“Bitcoin and its rivals now have a combined market valuation of more than $1 trillion. What do investors think they’re buying?
“One answer is protection against the perennial fear
that governments will inflate away all your wealth — as a recent Bloomberg
article put it, some billionaires are buying crypto in case money ‘goes to
hell.’ Indeed, there have been 57 hyperinflations in the world that we know
about. However, they all took place amid political and social chaos; do you
really think that in such an environment you’d be able to get online and cash
in your Bitcoins?”—Opinion columnist and Nobel Economics laureate Paul Krugman,
“Crusading for God, Family and Bitcoin,” The New York Times, Jan.
11, 2022
What’s with Bitcoin and its brethren
cryptocurrencies, anyway? (I use “brethren” advisedly; considerable
testosterone is being expended in the pell-mell push to adopt this relatively
new type of financial exchange.)
Some would argue that this is an excellent financial
innovation and that there’s nothing to worry about. But I wonder how much this
is turning into not a financial innovation, but a financial fad. As of this
month, there were more than 8,000 cryptocurrencies in existence, according to an article in coinmarketcap.com.
How much does the average investor know about
cryptocurrencies, aside from the fact that they’re supposed to be The Next Big
Thing? Are all of these on the level?
By the time this gets sorted out, I’m afraid
that many people are going to lose their shirts. For a foretaste of what this
will be like, look no further than the class-action lawsuit against Kim Kardashian, Floyd Mayweather, and Paul Pierce for their alleged involvement
in a “pump and dump” scheme involving EthereumMax, a cryptocurrency that is a “speculative
digital token created by a mysterious group of cryptocurrency developers.”

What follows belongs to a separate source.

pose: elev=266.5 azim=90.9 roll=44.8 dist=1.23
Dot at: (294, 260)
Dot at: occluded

Don’t go looking for guidance from the federal
government on this, either. Aside from the fact that partisan gridlock is preventing much of anything getting done these days on Capitol Hill, let alone financial regulation, Gahyun Helen You’s recent article in Foreign
Policy Magazine makes for scary bedtime reading when it
notes, “The ability of these digital currencies to undermine control of the
monetary system and thus erode sanctions power presents a particular risk to
the United States. Absent decisive action, the U.S. market may instead be
governed by foreign frameworks.”
In 1720, the “South Sea Bubble” sparked what is often considered the world’s first stock-market crash. Even Sir Isaac Newton, the cranky scientific genius who, as England’s Master of the Mint, helped to curb much of the nation’s rampant counterfeiting, got caught up in the bubble. If a smart guy like that could get taken in, what are the odds of you and me not becoming suckers with our version of this scam today?
We’re about to learn if we’ve
learned anything at all about financial speculation over the last three centuries—or
if future economic histories are going to talk about “The Bitcoin Bubble.”
(The image accompanying this post, showing Paul
Krugman at the Brooklyn Book Festival, was taken Sept. 12, 2010, by Shankbone.)